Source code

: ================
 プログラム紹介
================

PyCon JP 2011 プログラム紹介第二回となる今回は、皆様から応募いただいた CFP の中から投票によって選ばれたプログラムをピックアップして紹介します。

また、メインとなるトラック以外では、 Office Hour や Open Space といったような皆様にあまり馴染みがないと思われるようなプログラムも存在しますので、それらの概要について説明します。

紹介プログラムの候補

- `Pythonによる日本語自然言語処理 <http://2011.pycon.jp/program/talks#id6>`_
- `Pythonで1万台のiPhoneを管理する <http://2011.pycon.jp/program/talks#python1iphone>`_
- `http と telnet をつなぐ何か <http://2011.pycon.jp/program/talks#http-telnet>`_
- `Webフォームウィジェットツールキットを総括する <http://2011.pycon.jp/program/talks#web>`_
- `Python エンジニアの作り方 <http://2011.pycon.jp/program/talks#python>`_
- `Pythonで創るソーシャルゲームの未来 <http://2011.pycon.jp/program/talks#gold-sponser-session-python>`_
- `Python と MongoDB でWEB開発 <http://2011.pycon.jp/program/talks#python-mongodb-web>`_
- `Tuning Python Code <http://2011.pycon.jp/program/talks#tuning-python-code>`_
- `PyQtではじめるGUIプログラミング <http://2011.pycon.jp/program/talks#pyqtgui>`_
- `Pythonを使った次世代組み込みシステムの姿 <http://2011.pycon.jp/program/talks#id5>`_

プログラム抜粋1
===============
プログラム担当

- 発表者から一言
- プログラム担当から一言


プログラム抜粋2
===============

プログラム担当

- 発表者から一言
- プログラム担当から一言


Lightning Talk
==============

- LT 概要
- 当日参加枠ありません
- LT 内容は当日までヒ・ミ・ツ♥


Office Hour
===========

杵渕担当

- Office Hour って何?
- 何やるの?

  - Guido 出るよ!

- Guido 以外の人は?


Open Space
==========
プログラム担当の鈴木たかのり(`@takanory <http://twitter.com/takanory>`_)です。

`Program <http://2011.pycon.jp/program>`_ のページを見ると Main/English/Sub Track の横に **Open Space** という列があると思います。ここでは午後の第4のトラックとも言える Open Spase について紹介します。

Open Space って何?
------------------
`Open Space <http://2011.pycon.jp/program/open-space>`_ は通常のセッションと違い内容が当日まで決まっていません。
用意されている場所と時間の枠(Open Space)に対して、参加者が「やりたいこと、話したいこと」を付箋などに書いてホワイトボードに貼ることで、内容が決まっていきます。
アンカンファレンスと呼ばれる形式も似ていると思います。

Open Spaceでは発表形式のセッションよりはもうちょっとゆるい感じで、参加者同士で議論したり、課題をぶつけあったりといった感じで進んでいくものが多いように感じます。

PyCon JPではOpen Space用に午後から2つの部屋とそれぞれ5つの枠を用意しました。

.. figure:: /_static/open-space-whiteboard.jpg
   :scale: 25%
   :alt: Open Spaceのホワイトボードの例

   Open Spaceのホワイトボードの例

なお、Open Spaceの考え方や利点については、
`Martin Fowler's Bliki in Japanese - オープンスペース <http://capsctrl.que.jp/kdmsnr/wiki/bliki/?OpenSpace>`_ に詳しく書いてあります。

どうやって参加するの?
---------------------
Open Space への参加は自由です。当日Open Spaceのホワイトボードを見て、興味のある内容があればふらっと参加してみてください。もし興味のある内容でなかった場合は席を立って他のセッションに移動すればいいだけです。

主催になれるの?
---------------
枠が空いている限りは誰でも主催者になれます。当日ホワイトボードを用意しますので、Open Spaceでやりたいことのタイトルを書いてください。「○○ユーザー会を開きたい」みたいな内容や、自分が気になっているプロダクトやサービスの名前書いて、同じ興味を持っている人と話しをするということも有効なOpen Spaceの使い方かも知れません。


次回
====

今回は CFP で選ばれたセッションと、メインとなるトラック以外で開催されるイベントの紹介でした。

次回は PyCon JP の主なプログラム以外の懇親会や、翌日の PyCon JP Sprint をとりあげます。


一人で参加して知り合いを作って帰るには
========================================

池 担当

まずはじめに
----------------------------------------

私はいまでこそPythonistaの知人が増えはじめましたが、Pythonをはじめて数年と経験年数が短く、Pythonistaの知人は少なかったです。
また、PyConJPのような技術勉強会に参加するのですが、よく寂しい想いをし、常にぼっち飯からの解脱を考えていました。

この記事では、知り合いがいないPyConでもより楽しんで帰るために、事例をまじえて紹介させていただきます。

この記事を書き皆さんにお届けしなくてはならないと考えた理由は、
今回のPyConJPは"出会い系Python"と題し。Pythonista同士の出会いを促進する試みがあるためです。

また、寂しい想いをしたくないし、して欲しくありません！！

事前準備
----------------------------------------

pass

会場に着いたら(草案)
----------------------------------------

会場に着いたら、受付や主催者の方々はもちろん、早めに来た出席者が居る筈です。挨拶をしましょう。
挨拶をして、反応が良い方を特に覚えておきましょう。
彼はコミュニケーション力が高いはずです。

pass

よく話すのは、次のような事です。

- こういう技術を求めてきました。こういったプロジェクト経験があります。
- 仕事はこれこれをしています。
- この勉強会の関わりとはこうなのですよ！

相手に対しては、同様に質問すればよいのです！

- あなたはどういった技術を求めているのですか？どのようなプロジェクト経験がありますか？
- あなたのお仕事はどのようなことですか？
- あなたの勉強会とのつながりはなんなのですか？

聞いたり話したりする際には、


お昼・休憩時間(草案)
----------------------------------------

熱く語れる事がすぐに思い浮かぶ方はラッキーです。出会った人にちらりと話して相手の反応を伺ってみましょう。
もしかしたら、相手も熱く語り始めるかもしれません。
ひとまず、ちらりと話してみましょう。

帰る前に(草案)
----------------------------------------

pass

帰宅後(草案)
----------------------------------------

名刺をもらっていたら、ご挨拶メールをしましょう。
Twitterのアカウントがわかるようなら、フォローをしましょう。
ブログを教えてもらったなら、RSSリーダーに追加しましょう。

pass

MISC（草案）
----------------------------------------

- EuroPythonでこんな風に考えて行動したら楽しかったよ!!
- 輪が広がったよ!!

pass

■ Exercise brief:
In your answer, reproduce every entry exactly as it was written.

■ Response box:
Source code

: ================
 プログラム紹介
================

PyCon JP 2011 プログラム紹介第二回となる今回は、皆様から応募いただいた CFP の中から投票によって選ばれたプログラムをピックアップして紹介します。

また、メインとなるトラック以外では、 Office Hour や Open Space といったような皆様にあまり馴染みがないと思われるようなプログラムも存在しますので、それらの概要について説明します。

紹介プログラムの候補

- `Pythonによる日本語自然言語処理 <http://2011.pycon.jp/program/talks#id6>`_
- `Pythonで1万台のiPhoneを管理する <http://2011.pycon.jp/program/talks#python1iphone>`_
- `http と telnet をつなぐ何か <http://2011.pycon.jp/program/talks#http-telnet>`_
- `Webフォームウィジェットツールキットを総括する <http://2011.pycon.jp/program/talks#web>`_
- `Python エンジニアの作り方 <http://2011.pycon.jp/program/talks#python>`_
- `Pythonで創るソーシャルゲームの未来 <http://2011.pycon.jp/program/talks#gold-sponser-session-python>`_
- `Python と MongoDB でWEB開発 <http://2011.pycon.jp/program/talks#python-mongodb-web>`_
- `Tuning Python Code <http://2011.pycon.jp/program/talks#tuning-python-code>`_
- `PyQtではじめるGUIプログラミング <http://2011.pycon.jp/program/talks#pyqtgui>`_
- `Pythonを使った次世代組み込みシステムの姿 <http://2011.pycon.jp/program/talks#id5>`_

プログラム抜粋1
===============
プログラム担当

- 発表者から一言
- プログラム担当から一言


プログラム抜粋2
===============

プログラム担当

- 発表者から一言
- プログラム担当から一言


Lightning Talk
==============

- LT 概要
- 当日参加枠ありません
- LT 内容は当日までヒ・ミ・ツ♥


Office Hour
===========

杵渕担当

- Office Hour って何?
- 何やるの?

  - Guido 出るよ!

- Guido 以外の人は?


Open Space
==========
プログラム担当の鈴木たかのり(`@takanory <http://twitter.com/takanory>`_)です。

`Program <http://2011.pycon.jp/program>`_ のページを見ると Main/English/Sub Track の横に **Open Space** という列があると思います。ここでは午後の第4のトラックとも言える Open Spase について紹介します。

Open Space って何?
------------------
`Open Space <http://2011.pycon.jp/program/open-space>`_ は通常のセッションと違い内容が当日まで決まっていません。
用意されている場所と時間の枠(Open Space)に対して、参加者が「やりたいこと、話したいこと」を付箋などに書いてホワイトボードに貼ることで、内容が決まっていきます。
アンカンファレンスと呼ばれる形式も似ていると思います。

Open Spaceでは発表形式のセッションよりはもうちょっとゆるい感じで、参加者同士で議論したり、課題をぶつけあったりといった感じで進んでいくものが多いように感じます。

PyCon JPではOpen Space用に午後から2つの部屋とそれぞれ5つの枠を用意しました。

.. figure:: /_static/open-space-whiteboard.jpg
   :scale: 25%
   :alt: Open Spaceのホワイトボードの例

   Open Spaceのホワイトボードの例

なお、Open Spaceの考え方や利点については、
`Martin Fowler's Bliki in Japanese - オープンスペース <http://capsctrl.que.jp/kdmsnr/wiki/bliki/?OpenSpace>`_ に詳しく書いてあります。

どうやって参加するの?
---------------------
Open Space への参加は自由です。当日Open Spaceのホワイトボードを見て、興味のある内容があればふらっと参加してみてください。もし興味のある内容でなかった場合は席を立って他のセッションに移動すればいいだけです。

主催になれるの?
---------------
枠が空いている限りは誰でも主催者になれます。当日ホワイトボードを用意しますので、Open Spaceでやりたいことのタイトルを書いてください。「○○ユーザー会を開きたい」みたいな内容や、自分が気になっているプロダクトやサービスの名前書いて、同じ興味を持っている人と話しをするということも有効なOpen Spaceの使い方かも知れません。


次回
====

今回は CFP で選ばれたセッションと、メインとなるトラック以外で開催されるイベントの紹介でした。

次回は PyCon JP の主なプログラム以外の懇親会や、翌日の PyCon JP Sprint をとりあげます。


一人で参加して知り合いを作って帰るには
========================================

池 担当

まずはじめに
----------------------------------------

私はいまでこそPythonistaの知人が増えはじめましたが、Pythonをはじめて数年と経験年数が短く、Pythonistaの知人は少なかったです。
また、PyConJPのような技術勉強会に参加するのですが、よく寂しい想いをし、常にぼっち飯からの解脱を考えていました。

この記事では、知り合いがいないPyConでもより楽しんで帰るために、事例をまじえて紹介させていただきます。

この記事を書き皆さんにお届けしなくてはならないと考えた理由は、
今回のPyConJPは"出会い系Python"と題し。Pythonista同士の出会いを促進する試みがあるためです。

また、寂しい想いをしたくないし、して欲しくありません！！

事前準備
----------------------------------------

pass

会場に着いたら(草案)
----------------------------------------

会場に着いたら、受付や主催者の方々はもちろん、早めに来た出席者が居る筈です。挨拶をしましょう。
挨拶をして、反応が良い方を特に覚えておきましょう。
彼はコミュニケーション力が高いはずです。

pass

よく話すのは、次のような事です。

- こういう技術を求めてきました。こういったプロジェクト経験があります。
- 仕事はこれこれをしています。
- この勉強会の関わりとはこうなのですよ！

相手に対しては、同様に質問すればよいのです！

- あなたはどういった技術を求めているのですか？どのようなプロジェクト経験がありますか？
- あなたのお仕事はどのようなことですか？
- あなたの勉強会とのつながりはなんなのですか？

聞いたり話したりする際には、


お昼・休憩時間(草案)
----------------------------------------

熱く語れる事がすぐに思い浮かぶ方はラッキーです。出会った人にちらりと話して相手の反応を伺ってみましょう。
もしかしたら、相手も熱く語り始めるかもしれません。
ひとまず、ちらりと話してみましょう。

帰る前に(草案)
----------------------------------------

pass

帰宅後(草案)
----------------------------------------

名刺をもらっていたら、ご挨拶メールをしましょう。
Twitterのアカウントがわかるようなら、フォローをしましょう。
ブログを教えてもらったなら、RSSリーダーに追加しましょう。

pass

MISC（草案）
----------------------------------------

- EuroPythonでこんな風に考えて行動したら楽しかったよ!!
- 輪が広がったよ!!

pass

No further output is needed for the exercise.